Van boek naar film: Gerbrand Bakker over ‘Boven is het stil’
Nieuws, Samenleving, Cultuur, Interview, Gerbrand Bakker, Nanouk Leopold, Boven is het stil, Boekverfilming -

Van boek naar film: Gerbrand Bakker over ‘Boven is het stil’

Vaak is het boek beter. Soms de film. Maar heel af en toe zijn het boek en de film elkaar waard. Dat is zo met 'Boven is het stil', waar de visuele taal van cineaste Nanouk Leopold en de literaire stijl van schrijver Gerbrand Bakker even krachtig en ingetogen zijn. Na een Gentse avant-première praatte Bakker over zijn bestseller, de verfilming, creatief droogstaan en... Quentin Tarantino!

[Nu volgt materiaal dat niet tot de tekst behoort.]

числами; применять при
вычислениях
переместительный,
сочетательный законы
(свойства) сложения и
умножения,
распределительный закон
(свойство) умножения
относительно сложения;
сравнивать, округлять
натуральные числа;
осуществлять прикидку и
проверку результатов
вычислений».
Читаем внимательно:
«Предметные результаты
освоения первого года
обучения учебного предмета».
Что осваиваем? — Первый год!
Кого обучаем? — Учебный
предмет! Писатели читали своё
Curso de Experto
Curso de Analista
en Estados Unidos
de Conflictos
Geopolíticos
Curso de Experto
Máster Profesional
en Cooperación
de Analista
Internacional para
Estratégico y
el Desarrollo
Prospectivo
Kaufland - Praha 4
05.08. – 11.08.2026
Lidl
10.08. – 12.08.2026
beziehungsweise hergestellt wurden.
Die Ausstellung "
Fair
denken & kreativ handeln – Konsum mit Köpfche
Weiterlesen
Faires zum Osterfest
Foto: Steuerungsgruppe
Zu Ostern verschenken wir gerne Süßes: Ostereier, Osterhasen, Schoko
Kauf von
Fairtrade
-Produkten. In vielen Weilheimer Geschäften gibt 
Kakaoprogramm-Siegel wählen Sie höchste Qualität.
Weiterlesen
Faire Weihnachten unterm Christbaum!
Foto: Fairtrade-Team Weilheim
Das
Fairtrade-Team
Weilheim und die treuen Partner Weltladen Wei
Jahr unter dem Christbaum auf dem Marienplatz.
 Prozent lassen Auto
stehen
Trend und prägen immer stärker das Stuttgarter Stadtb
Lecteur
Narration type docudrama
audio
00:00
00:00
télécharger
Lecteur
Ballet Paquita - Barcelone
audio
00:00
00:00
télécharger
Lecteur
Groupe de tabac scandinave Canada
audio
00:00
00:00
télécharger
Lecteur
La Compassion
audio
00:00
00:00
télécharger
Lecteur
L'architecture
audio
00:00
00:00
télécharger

dinsdag 16 juli 2013 11:00
Spread the love

In hun geboorteland Nederland hebben Nanouk Leopold en Gerbrand Bakker naam gemaakt. De eerste als cineaste van ingetogen, minimalistische en observerende films (Guernsey, Wolfsbergen, Brownian Movement). De tweede als auteur van een contemplatieve, suggestieve en literaire bestseller: Boven is het stil.

In Vlaanderen zijn beiden nobele onbekenden. Dat kan echter veranderen na Leopolds zinderende verfilming van Bakkers aangrijpende debuutwerk, ook al is een release in volle zomervakantie wat ongelukkig. Cineaste en schrijver bezitten immers een gelijkaardig talent; namelijk het vermogen dingen te laten zien zonder ze te tonen en zaken in woorden te onthullen zonder ze te benoemen.

Boven is het stil is een vader-zoonverhaal vol frustraties, loutering en verzoening (met zichzelf). Centraal staat Helmer, een boerenzoon die opgesloten zit in een leven/bedrijf dat niet het zijne is, maar dat van zijn vader. Wanneer de zieke, oude man naar een kamer op de bovenverdieping verhuist, betekent dit voor de zwijgzame boer een nieuwe start. Een nieuwe lente, een nieuw geluid.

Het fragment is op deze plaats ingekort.